Her whole body had adopted a defensive pose. Arms across breasts. Shoulders hunched, eyes wary. He sighed. This wouldn’t be easy.
‘I realise this is a shock, me barging in, but I didn’t expect to see anyone here,’ he said gruffly, softening his voice a little without intending to.
‘Tony gave you a key!’ she cried, bewildered.
‘That’s right.’
‘Why?’
He frowned. She’d sussed out the situation, hadn’t she? ‘To get in,’ he said drily.
‘But…’
He saw her swallow, the sweet curve of her throat pale against the faded blue of her threadbare shirt. Noticing his gaze, she blushed and put down the tea towel, her hand immediately lifting again to conceal the tatty collar.
His body-reading skills came automatically into use. Obviously she was poor. And she was proud, he noted. Slender hands, roughened from physical work. Pale face… Indoor work, then. She must be on night shifts—or out of a job, since she was home on a weekday.
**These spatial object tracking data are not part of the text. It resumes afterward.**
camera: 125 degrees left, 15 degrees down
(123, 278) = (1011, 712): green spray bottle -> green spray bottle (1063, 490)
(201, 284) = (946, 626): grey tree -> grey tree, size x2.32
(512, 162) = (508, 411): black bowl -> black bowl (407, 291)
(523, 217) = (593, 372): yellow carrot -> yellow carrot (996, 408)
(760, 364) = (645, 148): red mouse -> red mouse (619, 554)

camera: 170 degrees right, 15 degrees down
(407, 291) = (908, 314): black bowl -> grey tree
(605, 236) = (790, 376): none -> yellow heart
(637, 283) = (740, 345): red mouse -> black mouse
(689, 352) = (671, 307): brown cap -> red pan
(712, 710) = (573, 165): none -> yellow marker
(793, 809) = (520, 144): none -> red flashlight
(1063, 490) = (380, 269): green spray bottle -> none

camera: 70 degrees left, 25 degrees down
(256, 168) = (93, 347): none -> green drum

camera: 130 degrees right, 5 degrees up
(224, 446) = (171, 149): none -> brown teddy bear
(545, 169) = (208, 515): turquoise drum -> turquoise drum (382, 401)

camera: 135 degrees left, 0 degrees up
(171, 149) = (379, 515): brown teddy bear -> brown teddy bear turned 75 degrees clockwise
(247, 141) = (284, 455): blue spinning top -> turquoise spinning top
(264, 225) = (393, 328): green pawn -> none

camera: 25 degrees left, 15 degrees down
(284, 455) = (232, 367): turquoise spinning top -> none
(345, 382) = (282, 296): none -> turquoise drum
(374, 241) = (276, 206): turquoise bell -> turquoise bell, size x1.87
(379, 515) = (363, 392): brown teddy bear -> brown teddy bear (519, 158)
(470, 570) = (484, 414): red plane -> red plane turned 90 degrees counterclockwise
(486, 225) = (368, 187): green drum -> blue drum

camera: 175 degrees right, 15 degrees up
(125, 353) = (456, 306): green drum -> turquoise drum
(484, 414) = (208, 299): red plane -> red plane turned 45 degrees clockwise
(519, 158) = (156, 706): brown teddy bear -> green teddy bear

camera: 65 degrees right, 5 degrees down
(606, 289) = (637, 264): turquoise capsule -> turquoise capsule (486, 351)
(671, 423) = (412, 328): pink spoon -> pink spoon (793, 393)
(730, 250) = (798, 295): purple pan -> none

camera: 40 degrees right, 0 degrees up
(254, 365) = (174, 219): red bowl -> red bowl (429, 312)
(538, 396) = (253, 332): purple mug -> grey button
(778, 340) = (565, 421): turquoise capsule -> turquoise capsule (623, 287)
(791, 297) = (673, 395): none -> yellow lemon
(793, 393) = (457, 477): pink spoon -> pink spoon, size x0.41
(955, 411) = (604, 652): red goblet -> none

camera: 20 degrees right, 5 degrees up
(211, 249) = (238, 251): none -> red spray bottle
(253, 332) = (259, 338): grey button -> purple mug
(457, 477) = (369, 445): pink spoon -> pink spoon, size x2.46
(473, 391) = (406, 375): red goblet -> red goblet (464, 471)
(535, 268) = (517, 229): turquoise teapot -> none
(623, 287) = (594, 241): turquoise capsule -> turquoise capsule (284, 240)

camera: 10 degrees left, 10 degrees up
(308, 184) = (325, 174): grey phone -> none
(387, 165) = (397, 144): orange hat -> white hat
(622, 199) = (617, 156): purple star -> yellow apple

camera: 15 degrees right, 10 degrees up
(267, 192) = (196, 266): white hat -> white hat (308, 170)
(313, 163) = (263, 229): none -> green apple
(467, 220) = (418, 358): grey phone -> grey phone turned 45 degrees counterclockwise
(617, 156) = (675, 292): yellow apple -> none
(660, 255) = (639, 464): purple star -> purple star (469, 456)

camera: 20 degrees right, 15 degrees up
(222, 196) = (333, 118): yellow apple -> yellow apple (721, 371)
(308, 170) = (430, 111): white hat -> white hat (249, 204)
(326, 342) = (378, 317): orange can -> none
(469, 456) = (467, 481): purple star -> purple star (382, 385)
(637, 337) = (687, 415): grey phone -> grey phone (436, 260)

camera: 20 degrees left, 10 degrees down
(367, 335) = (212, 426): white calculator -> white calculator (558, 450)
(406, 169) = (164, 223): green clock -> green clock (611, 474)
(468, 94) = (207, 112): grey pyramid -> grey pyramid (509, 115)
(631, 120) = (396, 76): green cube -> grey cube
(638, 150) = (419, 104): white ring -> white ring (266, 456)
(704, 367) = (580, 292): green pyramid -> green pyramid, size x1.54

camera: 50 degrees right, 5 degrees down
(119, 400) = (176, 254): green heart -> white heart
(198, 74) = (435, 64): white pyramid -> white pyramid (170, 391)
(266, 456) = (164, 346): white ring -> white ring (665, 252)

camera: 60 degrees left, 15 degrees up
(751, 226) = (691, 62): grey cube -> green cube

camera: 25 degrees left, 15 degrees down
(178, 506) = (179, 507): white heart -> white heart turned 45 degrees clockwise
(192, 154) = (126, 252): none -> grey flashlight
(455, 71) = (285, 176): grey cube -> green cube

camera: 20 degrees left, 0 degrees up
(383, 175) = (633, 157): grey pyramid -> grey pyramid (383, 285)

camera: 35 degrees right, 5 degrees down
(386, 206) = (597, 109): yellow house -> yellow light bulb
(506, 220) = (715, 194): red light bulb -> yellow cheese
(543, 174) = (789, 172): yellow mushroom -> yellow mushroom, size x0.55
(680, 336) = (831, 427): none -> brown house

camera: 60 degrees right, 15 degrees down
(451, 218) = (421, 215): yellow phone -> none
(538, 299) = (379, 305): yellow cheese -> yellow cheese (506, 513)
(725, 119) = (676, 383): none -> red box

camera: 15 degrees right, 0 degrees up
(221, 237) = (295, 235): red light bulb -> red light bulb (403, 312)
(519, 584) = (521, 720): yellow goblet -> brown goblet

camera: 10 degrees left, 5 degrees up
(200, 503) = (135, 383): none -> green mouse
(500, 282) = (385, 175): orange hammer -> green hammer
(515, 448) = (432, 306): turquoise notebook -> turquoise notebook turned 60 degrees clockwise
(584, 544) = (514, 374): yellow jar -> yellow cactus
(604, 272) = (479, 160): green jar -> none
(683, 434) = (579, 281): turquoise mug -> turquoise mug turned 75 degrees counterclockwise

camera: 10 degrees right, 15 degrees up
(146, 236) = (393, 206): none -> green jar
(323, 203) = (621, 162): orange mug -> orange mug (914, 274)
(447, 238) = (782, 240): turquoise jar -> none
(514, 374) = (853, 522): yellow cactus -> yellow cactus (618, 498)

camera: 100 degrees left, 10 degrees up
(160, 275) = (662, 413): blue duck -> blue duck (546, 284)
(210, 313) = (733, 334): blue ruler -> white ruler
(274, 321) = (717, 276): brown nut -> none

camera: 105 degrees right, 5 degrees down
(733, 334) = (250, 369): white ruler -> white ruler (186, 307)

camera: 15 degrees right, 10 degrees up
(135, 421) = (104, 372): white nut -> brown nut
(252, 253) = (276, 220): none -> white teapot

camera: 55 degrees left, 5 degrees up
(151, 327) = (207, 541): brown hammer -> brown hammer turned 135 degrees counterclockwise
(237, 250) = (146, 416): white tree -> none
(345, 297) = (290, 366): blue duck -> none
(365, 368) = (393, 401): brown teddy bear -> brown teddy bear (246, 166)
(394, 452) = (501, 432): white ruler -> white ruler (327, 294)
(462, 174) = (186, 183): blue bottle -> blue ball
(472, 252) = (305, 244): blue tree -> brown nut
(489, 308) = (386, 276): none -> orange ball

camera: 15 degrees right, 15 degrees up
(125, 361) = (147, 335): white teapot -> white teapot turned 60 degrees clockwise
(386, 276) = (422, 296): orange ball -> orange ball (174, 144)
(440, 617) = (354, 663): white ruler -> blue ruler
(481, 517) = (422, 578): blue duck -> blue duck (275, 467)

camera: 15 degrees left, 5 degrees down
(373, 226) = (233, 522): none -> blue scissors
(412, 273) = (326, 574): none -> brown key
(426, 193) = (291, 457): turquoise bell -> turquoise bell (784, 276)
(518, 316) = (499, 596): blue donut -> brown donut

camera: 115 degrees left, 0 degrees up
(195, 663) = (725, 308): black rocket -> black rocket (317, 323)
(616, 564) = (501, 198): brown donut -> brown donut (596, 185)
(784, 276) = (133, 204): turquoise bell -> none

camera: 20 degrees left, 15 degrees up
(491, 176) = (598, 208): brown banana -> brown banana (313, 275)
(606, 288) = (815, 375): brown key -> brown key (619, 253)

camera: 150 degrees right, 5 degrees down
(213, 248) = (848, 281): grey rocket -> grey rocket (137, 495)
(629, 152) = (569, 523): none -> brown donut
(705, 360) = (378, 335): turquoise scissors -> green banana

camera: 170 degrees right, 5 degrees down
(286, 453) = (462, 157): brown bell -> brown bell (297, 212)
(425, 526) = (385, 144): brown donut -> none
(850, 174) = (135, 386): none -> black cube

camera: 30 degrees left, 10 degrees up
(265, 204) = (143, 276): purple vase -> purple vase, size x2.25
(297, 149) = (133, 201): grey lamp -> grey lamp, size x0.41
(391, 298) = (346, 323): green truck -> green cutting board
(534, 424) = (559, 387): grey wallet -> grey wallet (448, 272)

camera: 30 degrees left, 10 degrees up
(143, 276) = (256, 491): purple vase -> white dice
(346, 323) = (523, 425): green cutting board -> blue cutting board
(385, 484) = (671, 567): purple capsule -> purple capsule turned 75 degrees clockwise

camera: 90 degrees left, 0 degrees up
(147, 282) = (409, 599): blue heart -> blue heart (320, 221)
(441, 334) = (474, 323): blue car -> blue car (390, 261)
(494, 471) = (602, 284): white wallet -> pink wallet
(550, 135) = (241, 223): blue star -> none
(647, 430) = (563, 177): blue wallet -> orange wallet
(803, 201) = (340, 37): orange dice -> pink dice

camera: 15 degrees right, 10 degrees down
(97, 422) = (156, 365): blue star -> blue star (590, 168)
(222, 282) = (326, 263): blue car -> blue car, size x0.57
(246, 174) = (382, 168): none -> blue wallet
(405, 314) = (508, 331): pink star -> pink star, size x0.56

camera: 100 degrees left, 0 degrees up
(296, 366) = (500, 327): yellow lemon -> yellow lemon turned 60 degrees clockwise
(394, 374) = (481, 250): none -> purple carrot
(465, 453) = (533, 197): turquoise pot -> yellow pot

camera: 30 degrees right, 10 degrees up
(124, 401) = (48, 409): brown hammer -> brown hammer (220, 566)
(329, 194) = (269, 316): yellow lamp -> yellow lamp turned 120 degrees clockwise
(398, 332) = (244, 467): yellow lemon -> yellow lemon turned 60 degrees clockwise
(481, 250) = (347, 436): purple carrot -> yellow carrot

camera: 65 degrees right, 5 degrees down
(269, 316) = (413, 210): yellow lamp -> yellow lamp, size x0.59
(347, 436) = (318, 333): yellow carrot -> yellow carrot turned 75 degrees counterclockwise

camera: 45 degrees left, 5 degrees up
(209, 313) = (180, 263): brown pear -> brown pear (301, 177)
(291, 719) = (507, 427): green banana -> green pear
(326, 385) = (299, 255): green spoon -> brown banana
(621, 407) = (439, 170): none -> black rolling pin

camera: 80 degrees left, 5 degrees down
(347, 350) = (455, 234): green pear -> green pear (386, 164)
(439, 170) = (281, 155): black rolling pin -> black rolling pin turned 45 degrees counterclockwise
Not married or engaged, no sign of a ring. But several pictures of a child in the room. Baby shots, a toddler, a school snap of a kid a bit younger than his own son. He felt intrigued. Wanted to learn more.
‘I’m confused. That removal van…’ She cleared her throat, her voice shaking with nerves. ‘It can’t…it doesn’t mean that…that Tony has let you stay here with me?!’ she asked in a horrified croak.
So that was what she’d thought. ‘No. It doesn’t. But—’
‘Oh!’ she cried, interrupting him. ‘That’s a relief!’
He was diverted before he could correct the conclusion she’d drawn. Laura’s slender body had relaxed as if she’d let out a tense breath, the action drawing his eyes down to where her breasts might be hiding beneath the shirt which was at least two sizes too big.
Fascinated by her, he kept his investigation going and finished his scrutiny, observing the poor quality of her skirt and scuffed sneakers. Long legs, though. Slightly tanned, slender and shapely.
He felt a kick of interest in his loins and strangled it at birth. Laura wasn’t his kind of woman. He adored women of all kinds, but he preferred them with fire coming out of their ears.
‘Laura,’ he began, unusually hesitant.
Sue jumped in. ‘Hang on. If you haven’t come to stay, why bring a removal van?’ she asked in a suspicious tone.
‘I’m about to explain,’ he snapped.
He frowned at her because he didn’t want her to be there. This was between him and Laura. Like it or not, Laura would have to go and he didn’t want anyone else complicating matters when he told her the truth.
He’d tell her straight, no messing. Disguising the news with soft words wouldn’t make a scrap of difference to the situation.
He sought Laura’s wondering gaze again, strangely irritated by her quietly desperate passivity. She ought to be yelling at him, demanding to know what he was doing, persuading him to go and never return. But she meekly waited for the world to fall in on her.